◆ **Problems and tasks**
A. Reproduce a part of the thread on the function f(A) = ⟨A²x, x⟩ word for word. Begin at the words "I know that" and stop after "continuity and differentiability?".
B. Answer each question from the thread on the function f(A) = ⟨A²x, x⟩, one per line.
(i) What reason does the asker give for f not being linear?
(ii) Why does the first answer say f is differentiable?
(iii) According to the first answer, what is the matrix A_λ proportional to?
C. List every answer choice offered in the multiple choice question quoted in the thread on the function f(A) = ⟨A²x, x⟩.
** BEGIN Passage **
Continuity and differentiability of $f\colon M_n(\Bbb R) \to \Bbb R$ defined by $f(A) = \langle A^2x,x\rangle$, where $x \in \Bbb R^n$ is fixed

Question

I met with a multiple choice question:

Let $M_n(\mathbb{R})$ denote the space of all $n \times n$ real matrices identified with the Euclidean space $\mathbb{R}^{n^2}$. Fix a column vector $x \neq 0$ in $\mathbb{R}^n$. Define $f\colon M_n(\mathbb{R}) \to \mathbb{R}$ by $f(A) = \langle A^2x,x\rangle$. Then

1. $f$ is linear

2. $f$ is differentiable

3. $f$ is continuous but not differentiable

4. $f$ is unbounded

I know that $f$ is not linear since $f(-A) \neq -f(A)$ and I feel that $f$ cannot be bounded, how to deal with the boundedness, continuity and differentiability?

Answer 1

So for differentiability note that $f(A)$ is a polynomial in the entries of $A$, hence it is differentiable (and of course also continous).

For unboundedness you can consider the matrix $A_\lambda = \lambda \frac{x x^t}{|x|^6} $ where $\lambda$ is an arbitrary constant. (This is proportional to the matrix that projects to the line given by $x$).

Then $f(A_\lambda)=\lambda^2$ hence $f$ is unbounded

Answer 2

Here are two hints that address your question(s).
** END Passage **
** BEGIN Data records **
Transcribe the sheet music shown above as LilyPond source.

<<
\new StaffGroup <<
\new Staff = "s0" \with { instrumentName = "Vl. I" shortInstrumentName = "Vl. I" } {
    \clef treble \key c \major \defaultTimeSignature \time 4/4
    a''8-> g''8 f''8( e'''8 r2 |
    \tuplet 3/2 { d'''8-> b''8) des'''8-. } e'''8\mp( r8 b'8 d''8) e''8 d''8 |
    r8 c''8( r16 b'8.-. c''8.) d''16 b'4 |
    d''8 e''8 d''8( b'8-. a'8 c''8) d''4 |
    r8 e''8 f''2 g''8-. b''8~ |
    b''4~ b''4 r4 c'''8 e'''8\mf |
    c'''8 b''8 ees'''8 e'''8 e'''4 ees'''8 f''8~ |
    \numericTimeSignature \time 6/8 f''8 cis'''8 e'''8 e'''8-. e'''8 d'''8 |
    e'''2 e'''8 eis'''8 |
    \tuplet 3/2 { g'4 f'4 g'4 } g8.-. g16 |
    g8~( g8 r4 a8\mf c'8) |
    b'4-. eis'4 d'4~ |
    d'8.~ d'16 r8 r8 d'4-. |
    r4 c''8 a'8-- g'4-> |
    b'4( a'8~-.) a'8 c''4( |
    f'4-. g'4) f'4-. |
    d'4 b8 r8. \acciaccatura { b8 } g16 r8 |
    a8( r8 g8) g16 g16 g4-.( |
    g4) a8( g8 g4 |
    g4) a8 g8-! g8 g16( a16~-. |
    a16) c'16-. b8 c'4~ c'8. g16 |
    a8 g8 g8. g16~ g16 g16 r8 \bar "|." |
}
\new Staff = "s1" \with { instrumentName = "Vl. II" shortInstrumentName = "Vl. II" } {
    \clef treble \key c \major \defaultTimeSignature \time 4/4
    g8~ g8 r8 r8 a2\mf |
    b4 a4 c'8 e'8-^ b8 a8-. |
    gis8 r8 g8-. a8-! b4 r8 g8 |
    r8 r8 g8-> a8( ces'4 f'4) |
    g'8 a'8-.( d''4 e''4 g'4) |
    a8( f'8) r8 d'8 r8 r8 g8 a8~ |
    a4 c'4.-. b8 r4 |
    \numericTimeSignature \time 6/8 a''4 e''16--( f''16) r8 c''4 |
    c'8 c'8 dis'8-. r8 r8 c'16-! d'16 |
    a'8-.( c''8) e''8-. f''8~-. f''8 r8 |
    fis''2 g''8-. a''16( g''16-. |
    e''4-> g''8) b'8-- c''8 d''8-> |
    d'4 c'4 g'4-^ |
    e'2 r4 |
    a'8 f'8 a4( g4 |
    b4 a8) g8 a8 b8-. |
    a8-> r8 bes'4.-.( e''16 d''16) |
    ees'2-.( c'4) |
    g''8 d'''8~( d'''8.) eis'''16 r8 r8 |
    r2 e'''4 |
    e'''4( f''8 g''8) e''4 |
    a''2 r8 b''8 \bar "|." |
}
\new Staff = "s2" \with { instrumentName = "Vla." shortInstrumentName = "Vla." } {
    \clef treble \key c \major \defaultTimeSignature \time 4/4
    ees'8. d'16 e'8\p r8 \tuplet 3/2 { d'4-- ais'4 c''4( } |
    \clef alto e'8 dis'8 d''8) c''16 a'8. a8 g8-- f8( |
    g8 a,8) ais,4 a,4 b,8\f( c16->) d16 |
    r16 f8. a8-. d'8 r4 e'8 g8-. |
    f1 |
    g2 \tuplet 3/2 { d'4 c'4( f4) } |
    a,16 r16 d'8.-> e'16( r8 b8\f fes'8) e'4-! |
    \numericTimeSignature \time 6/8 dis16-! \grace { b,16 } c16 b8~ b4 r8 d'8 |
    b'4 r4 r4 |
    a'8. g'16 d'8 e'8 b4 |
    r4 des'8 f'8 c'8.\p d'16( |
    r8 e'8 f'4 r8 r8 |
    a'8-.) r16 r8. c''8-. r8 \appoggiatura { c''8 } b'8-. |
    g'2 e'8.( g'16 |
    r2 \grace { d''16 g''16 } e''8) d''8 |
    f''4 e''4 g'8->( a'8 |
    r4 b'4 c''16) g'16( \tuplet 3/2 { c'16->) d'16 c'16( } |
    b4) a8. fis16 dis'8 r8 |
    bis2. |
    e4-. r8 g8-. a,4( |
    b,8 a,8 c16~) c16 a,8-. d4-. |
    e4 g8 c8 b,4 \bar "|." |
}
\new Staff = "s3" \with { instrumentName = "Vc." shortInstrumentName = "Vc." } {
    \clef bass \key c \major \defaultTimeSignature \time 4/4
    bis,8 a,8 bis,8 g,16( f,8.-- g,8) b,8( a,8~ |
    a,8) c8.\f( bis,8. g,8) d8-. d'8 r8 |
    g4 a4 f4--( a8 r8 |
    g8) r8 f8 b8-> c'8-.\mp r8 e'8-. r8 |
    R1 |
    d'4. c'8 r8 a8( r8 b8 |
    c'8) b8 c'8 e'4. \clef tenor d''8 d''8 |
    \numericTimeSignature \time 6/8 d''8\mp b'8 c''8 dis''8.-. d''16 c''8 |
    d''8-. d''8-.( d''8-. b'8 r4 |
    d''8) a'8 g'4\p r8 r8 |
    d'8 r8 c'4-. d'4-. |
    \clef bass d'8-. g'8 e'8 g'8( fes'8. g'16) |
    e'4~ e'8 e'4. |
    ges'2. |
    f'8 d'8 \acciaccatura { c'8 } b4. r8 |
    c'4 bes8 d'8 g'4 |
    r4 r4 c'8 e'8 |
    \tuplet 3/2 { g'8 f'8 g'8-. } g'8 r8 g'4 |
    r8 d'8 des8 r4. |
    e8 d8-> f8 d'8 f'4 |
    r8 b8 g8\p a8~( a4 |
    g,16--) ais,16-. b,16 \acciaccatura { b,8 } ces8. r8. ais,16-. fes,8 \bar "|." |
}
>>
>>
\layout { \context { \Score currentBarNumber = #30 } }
** END Data records **
◆ **Complete answers**
A.
I know that $f$ is not linear since $f(-A) \neq -f(A)$ and I feel that $f$ cannot be bounded, how to deal with the boundedness, continuity and differentiability?

B.
(i) f(−A) ≠ −f(A).
(ii) f(A) is a polynomial in the entries of A.
(iii) The matrix that projects to the line given by x.

C.
1. f is linear
2. f is differentiable
3. f is continuous but not differentiable
4. f is unbounded